[Dataset entries]
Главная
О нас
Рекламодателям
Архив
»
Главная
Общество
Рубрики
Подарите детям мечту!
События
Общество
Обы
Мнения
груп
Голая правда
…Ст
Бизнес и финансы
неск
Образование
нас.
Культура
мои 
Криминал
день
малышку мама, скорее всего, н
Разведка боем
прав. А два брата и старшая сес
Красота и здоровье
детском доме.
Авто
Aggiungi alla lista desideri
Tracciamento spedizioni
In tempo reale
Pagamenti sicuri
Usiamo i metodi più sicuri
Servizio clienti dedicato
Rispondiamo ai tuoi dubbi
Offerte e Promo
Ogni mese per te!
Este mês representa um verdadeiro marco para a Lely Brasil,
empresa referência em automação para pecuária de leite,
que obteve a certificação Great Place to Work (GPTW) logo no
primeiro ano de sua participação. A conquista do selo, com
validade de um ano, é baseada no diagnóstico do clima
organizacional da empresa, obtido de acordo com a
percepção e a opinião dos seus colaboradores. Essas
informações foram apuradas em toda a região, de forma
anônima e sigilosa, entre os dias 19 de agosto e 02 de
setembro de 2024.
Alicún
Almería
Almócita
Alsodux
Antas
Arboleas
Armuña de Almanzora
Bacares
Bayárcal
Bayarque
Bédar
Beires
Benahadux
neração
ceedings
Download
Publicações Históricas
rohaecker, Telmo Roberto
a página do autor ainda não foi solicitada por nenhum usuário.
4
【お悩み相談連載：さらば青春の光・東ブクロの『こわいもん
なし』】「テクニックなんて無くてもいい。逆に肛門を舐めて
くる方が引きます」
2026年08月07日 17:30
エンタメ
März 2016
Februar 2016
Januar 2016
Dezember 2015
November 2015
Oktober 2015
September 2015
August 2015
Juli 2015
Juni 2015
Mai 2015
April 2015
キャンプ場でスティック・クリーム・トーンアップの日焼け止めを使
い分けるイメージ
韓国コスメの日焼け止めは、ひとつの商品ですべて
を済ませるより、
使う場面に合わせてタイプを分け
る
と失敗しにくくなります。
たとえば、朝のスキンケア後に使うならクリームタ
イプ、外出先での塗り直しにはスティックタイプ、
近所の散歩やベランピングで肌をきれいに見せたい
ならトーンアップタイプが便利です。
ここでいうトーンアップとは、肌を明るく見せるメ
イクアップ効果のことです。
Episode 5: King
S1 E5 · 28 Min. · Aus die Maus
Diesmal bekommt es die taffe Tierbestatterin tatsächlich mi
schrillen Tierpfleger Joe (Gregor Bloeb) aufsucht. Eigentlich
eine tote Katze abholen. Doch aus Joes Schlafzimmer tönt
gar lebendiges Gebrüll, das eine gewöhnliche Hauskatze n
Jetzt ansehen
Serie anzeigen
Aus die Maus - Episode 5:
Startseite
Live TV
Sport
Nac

Work instruction ::
Lines from the one containing "In tempo reale" through the last line of the records, both included, are the only ones to print, each exactly as it is.

Exercise solution ::
In tempo reale
Pagamenti sicuri
Usiamo i metodi più sicuri
Servizio clienti dedicato
Rispondiamo ai tuoi dubbi
Offerte e Promo
Ogni mese per te!
Este mês representa um verdadeiro marco para a Lely Brasil,
empresa referência em automação para pecuária de leite,
que obteve a certificação Great Place to Work (GPTW) logo no
primeiro ano de sua participação. A conquista do selo, com
validade de um ano, é baseada no diagnóstico do clima
organizacional da empresa, obtido de acordo com a
percepção e a opinião dos seus colaboradores. Essas
informações foram apuradas em toda a região, de forma
anônima e sigilosa, entre os dias 19 de agosto e 02 de
setembro de 2024.
Alicún
Almería
Almócita
Alsodux
Antas
Arboleas
Armuña de Almanzora
Bacares
Bayárcal
Bayarque
Bédar
Beires
Benahadux
neração
ceedings
Download
Publicações Históricas
rohaecker, Telmo Roberto
a página do autor ainda não foi solicitada por nenhum usuário.
4
【お悩み相談連載：さらば青春の光・東ブクロの『こわいもん
なし』】「テクニックなんて無くてもいい。逆に肛門を舐めて
くる方が引きます」
2026年08月07日 17:30
エンタメ
März 2016
Februar 2016
Januar 2016
Dezember 2015
November 2015
Oktober 2015
September 2015
August 2015
Juli 2015
Juni 2015
Mai 2015
April 2015
キャンプ場でスティック・クリーム・トーンアップの日焼け止めを使
い分けるイメージ
韓国コスメの日焼け止めは、ひとつの商品ですべて
を済ませるより、
使う場面に合わせてタイプを分け
る
と失敗しにくくなります。
たとえば、朝のスキンケア後に使うならクリームタ
イプ、外出先での塗り直しにはスティックタイプ、
近所の散歩やベランピングで肌をきれいに見せたい
ならトーンアップタイプが便利です。
ここでいうトーンアップとは、肌を明るく見せるメ
イクアップ効果のことです。
Episode 5: King
S1 E5 · 28 Min. · Aus die Maus
Diesmal bekommt es die taffe Tierbestatterin tatsächlich mi
schrillen Tierpfleger Joe (Gregor Bloeb) aufsucht. Eigentlich
eine tote Katze abholen. Doch aus Joes Schlafzimmer tönt
gar lebendiges Gebrüll, das eine gewöhnliche Hauskatze n
Jetzt ansehen
Serie anzeigen
Aus die Maus - Episode 5:
Startseite
Live TV
Sport
Nac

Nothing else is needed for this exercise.